New advances have made the mortgage industry more complicated in the past 50 years

I read about how technology has improved borrower experience when financing a home. Yeah, right the only thing technology has done is put our customers through the same hell a little faster. If you think we’re technologically advanced, just remember it took 50 years for us to get from written employment verifications to accepting telephone verifications.

When it comes to technology, you can be sure of one thing: It will cost twice what you are quoted, and it will take an additional 12 months to get it to work. When you are finished, you will discover that all you have done is “electronified” what you used to put on paper. We still don’t trust a soul and will spend hours chasing down minor facts that are less meaningful considering the loan programs available.

We knock ourselves out providing quick loan approvals and then spend the rest of our time apologizing: “Sorry, we can’t sign today because we don’t have the documents.”

How come? We’ve got quick docs, right docs, fast docs, city docs, desert docs and mountain docs working overtime. Every part of the country is covered. We’ve come all this way only to discover that technology can’t produce final loan documents until hours before closing.

Why are we wringing our hands over gift letters when we offer 100-percent financing to nearly everyone? If Uncle Norm is gifting the closing costs so the kids can buy a home with no down payment, why are we suspicious of him? Is it really going to matter if the kids default and lose the house? Unless you want to call and yell at him, leave Uncle Norm alone.

Bank statements and tax returns are other things that make us look dumb. Printing, copying and mailing these reminds me of the 1950s. What we are saying to our customers when we demand these is, “I think you’re lying to me.” Why can’t we just use the bank and Internal Revenue Service Web sites, read the data in real time, make up our minds and move on?

I don’t know what self-employed borrowers did to investors, but it must have been awful. They should organize and demand equal treatment. You can tell a self-employed borrower’s file by its weight. Just looking at the documentation tells you that our industry thinks self-employed people lie more than employed people. Why can’t we just find their financial data on the Internet, read it and approve the loan?

If stated income is OK in some cases, why isn’t it OK in most? We can simply add a sentence to the mortgage: “If you lied about your income, you will be considered in default. We can take your home away from you and fine you $85,000.”
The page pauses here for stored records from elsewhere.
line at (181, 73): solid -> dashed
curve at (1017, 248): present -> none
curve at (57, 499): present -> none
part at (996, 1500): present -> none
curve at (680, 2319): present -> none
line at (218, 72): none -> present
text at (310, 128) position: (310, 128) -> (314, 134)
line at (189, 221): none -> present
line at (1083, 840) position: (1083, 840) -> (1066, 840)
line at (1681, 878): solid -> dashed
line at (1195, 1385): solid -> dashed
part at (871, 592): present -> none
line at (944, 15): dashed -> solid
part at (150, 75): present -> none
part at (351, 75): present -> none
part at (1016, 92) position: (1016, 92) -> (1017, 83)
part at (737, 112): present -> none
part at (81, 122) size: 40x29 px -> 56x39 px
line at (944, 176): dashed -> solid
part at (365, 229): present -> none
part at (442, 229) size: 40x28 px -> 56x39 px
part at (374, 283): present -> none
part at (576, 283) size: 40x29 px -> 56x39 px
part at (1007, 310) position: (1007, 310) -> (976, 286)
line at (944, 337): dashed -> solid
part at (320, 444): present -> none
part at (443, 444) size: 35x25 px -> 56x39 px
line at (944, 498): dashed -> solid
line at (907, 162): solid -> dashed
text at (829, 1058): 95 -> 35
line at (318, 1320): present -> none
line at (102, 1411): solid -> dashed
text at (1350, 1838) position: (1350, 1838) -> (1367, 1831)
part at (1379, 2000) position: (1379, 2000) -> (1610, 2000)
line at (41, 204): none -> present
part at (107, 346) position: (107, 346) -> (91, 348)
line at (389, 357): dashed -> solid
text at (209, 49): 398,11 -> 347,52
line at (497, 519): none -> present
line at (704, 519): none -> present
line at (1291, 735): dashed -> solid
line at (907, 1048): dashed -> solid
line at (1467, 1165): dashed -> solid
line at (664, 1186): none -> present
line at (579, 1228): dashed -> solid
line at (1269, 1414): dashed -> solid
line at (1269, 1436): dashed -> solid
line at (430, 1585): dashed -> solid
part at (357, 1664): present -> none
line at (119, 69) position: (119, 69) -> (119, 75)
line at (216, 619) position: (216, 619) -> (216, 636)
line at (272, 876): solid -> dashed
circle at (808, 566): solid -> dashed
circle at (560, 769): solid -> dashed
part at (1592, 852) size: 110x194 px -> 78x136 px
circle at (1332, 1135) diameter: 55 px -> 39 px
Anyone can see their own merged credit report online, so why can’t lenders do the same? Why are we printing and stuffing them in loan files? How about providing live access to the reports during underwriting? People can print out a copy at their own expense. Someone must have figured out that credit reports change almost daily. Keeping them in permanent loan files is like saving your calendar in hopes that the year may come back.

My best idea: Why not prepare all of the final loan documents at application? Sure, there will be changes. but it’s easier to change something than to start from the beginning. Besides, it will keep many of your customers from shopping around. Just say, “You’ve already signed your final papers, it’s too late.” It will surely cut down the wait time.

I’m willing to bet that someday we’ll be using a few of these ideas. Technology should bring us one-hour approval and two-day closings — except for Federal Housing Administration and Department of Veterans Affairs loans. We’d have to get all the mandatory disclosures and warnings on one compact disc so borrowers could certify they’ve watched it.

You may find this hard to believe, but 50 years ago nearly all lenders made mortgage loans using three ingredients: a complete loan application; a good credit report (without scores); and a believable property appraisal. I’m willing to bet my best recipe for blueberry crunch cake that delinquency and foreclosure rates are about the same today.